Vaccination does not ensure immunity. In a comparison trial of Menveo and Menactra in adults 19-55 years of age, seroresponse rates to each serogroup 28 days after vaccination were obtained. Serogroup-specific anticapsular antibodies with bactericidal activity were measured using pooled human serum that lacked bactericidal activity as the source of exogenous complement (hSBA). Seroresponse was defined as an after vaccination titer of > 1:8 for subjects with a before vaccination hSBA titer of < 1:4 and as an after vaccination titer at least 4-fold higher than baseline for patients with a before vaccination hSBA titer of at least 1:4. For N. meningitidis serogroup A, 67% had a seroresponse with Menveo and 68% had a seroresponse with Menactra. For serogroup C, 67% had a seroresponse with Menveo and 58% had a seroresponse with Menactra. For serogroup W-135, 50% had a seroresponse with Menveo and 41% had a seroresponse with Menactra. For serogroup Y, 56% had a seroresponse with Menveo and 40% had a seroresponse with Menactra. In another trial, immunogenicity of Menactra was compared to Menomune in adults age 18-55 years. Twenty-eight days after a single dose, a 4-fold rise in antibody titers against N. meningitidis serogroups A, C, Y, and W-135 was observed in 80%, 88%, 73%, and 89%, respectively, of Menactra recipients (n = 1280). These results were similar to those observed with Menomune (n = 1098; 84%, 89%, 79%, 94%, respectively). Immune response obtained from using Menactra as a booster was studied in 781 adults and adolescents, age 15-55 years. In this trial, the percentage of vaccine recipients to achieve a >= 4-fold antibody titer by day 28 for serogroups A, C, Y, W-135 were 95%, 95%, 97%, and 96%, respectively.
-Special Populations
Pediatrics
Twenty eight days after a single Menactra dose to 423 patients 11-18 years of age, 92%, 91%, 81%, and 96% developed at least a four-fold increase in antibody titers against N. meningitidis serogroups A, C, Y, and W-135, respectively. Among children 2-3 years of age, a serum bactericidal assay titer of at least 1:8 against N. meningitidis was obtained for serogroup A in 73%, serogroup C in 63%, serogroup Y in 88%, and serogroup W-135 in 63%. Higher percentages of children 4-10 years of age had a titer of at least 1:8 twenty-eight days after vaccination: 81% for serogroup A, 79% for serogroup C, 99% for serogroup Y, and 85% for serogroup W-135.

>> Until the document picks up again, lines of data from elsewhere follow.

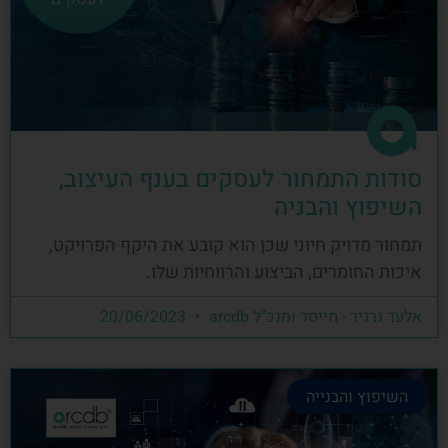
סודות התמחור לעסקים בענף העיצוב,
השיפוץ והבניה
תמחור מדויק חיוני שכן הוא קובע את היקף הפרויקט,
איכות החומרים, הביצוע והרווחיות שלו.
אלעד גרגיר - מייסד ומנכ"ל arcdb
20/06/2023
השיפוץ והבנייה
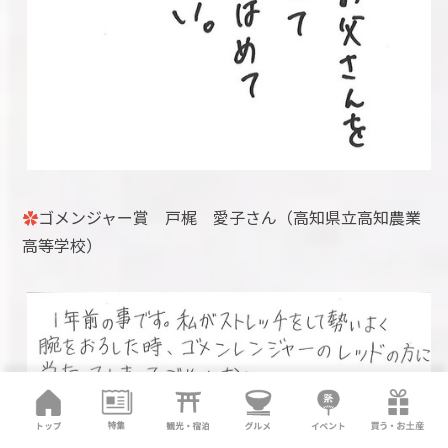
✿
ゴメンジャー賞 戸梶 愛子さん（高知県立高知農業
高等学校）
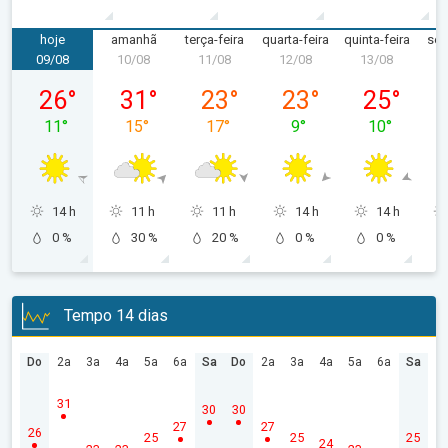
hoje
amanhã
terça-feira
quarta-feira
quinta-feira
sex
09/08
10/08
11/08
12/08
13/08
1
domingo, 09/08
segunda-feira, 10/08
terça-feira, 11/08
quarta-feira, 12/08
quinta-feira,
26
°
31
°
23
°
23
°
25
°
11
°
15
°
17
°
9
°
10
°
14 h
11 h
11 h
14 h
14 h
0 %
30 %
20 %
0 %
0 %
Tempo 14 dias
Do
2a
3a
4a
5a
6a
Sa
Do
2a
3a
4a
5a
6a
Sa
31
30
30
27
27
26
25
25
25
24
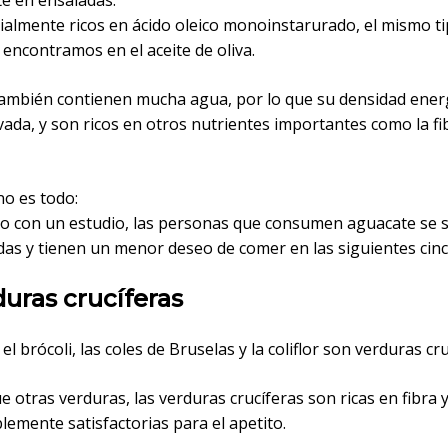
te en ensaladas.
ialmente ricos en ácido oleico monoinstarurado, el mismo t
encontramos en el aceite de oliva.
ambién contienen mucha agua, por lo que su densidad ener
vada, y son ricos en otros nutrientes importantes como la fib
no es todo:
o con un estudio, las personas que consumen aguacate se 
das y tienen un menor deseo de comer en las siguientes cinc
duras crucíferas
 el brócoli, las coles de Bruselas y la coliflor son verduras cru
ue otras verduras, las verduras crucíferas son ricas en fibra 
blemente satisfactorias para el apetito.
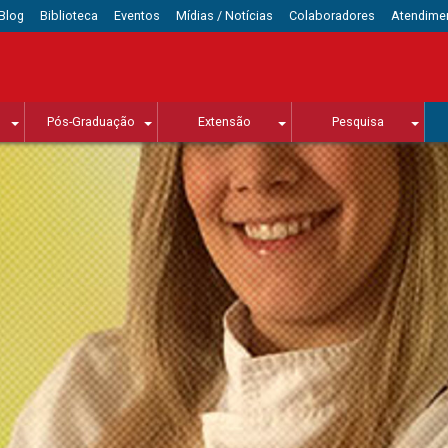
Blog
Biblioteca
Eventos
Mídias / Notícias
Colaboradores
Atendime
Pós-Graduação
Extensão
Pesquisa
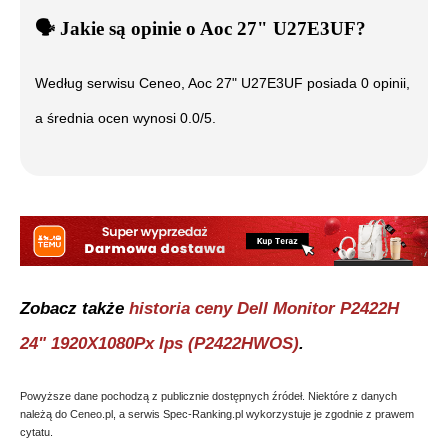
🗣️
️ Jakie są opinie o
Aoc 27" U27E3UF
?
Według serwisu Ceneo,
Aoc 27" U27E3UF
posiada
0
opinii,
a średnia ocen wynosi
0.0
/5.
Zobacz także
historia ceny
Dell Monitor P2422H
24" 1920X1080Px Ips (P2422HWOS)
.
Powyższe dane pochodzą z publicznie dostępnych źródeł. Niektóre z danych
należą do Ceneo.pl, a serwis Spec-Ranking.pl wykorzystuje je zgodnie z prawem
cytatu.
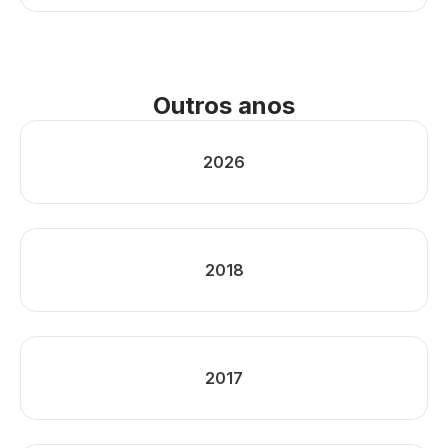
Outros anos
2026
2018
2017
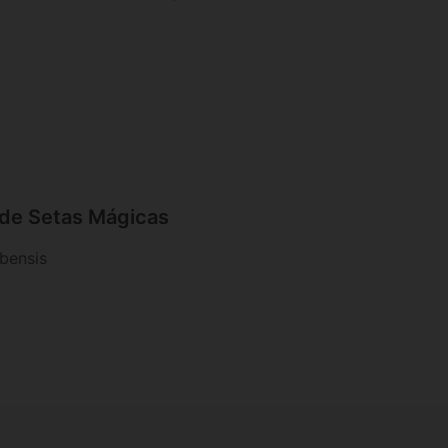
s de Setas Mágicas
bensis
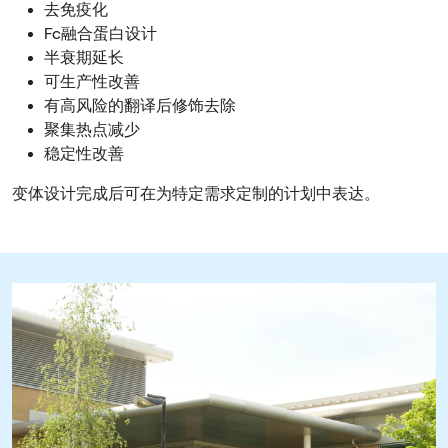
去免疫化
Fc融合蛋白设计
半衰期延长
可生产性改善
有高风险的翻译后修饰去除
聚集热点减少
稳定性改善
变体设计完成后可在为特定需求定制的计划中表达。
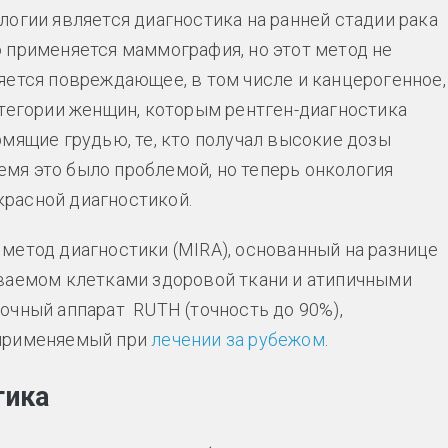
логии является диагностика на ранней стадии рака
 применяется маммография, но этот метод не
яется повреждающее, в том числе и канцерогенное,
атегории женщин, которым рентген-диагностика
мящие грудью, те, кто получал высокие дозы
ремя это было проблемой, но теперь онкология
расной диагностикой.
метод диагностики (MIRA), основанный на разнице
аваемом клетками здоровой ткани и атипичными
очный аппарат RUTH (точность до 90%),
 применяемый при
лечении за рубежом
.
тика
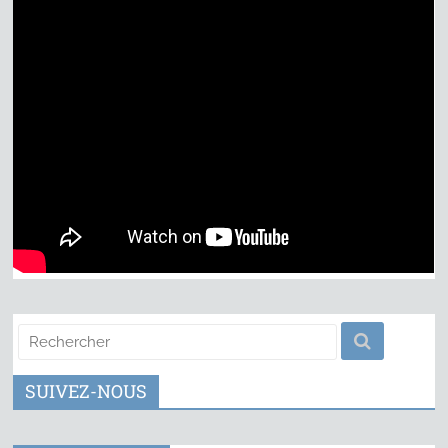
SUIVEZ-NOUS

In a comparison trial of Menveo and Menactra in patients 11-18 years of age, seroresponse rates to each serogroup 28 days after vaccination were obtained. Serogroup-specific anticapsular antibodies with bactericidal activity were measured using pooled human serum that lacked bactericidal activity as the source of exogenous complement (hSBA). Seroresponse was defined as an after vaccination titer of > 1:8 for subjects with a before vaccination hSBA titer of < 1:4 and as an after vaccination titer at least 4-fold higher than baseline for patients with a before vaccination hSBA titer of at least 1:4. For N. meningitidis serogroup A, 75% had a seroresponse with Menveo and 66% had a seroresponse with Menactra. For serogroup C, 75% had a seroresponse with Menveo and 73% had a seroresponse with Menactra. For serogroup W-135, 75% had a seroresponse with Menveo and 63% had a seroresponse with Menactra. For serogroup Y, 68% had a seroresponse with Menveo and 41% had a seroresponse with Menactra.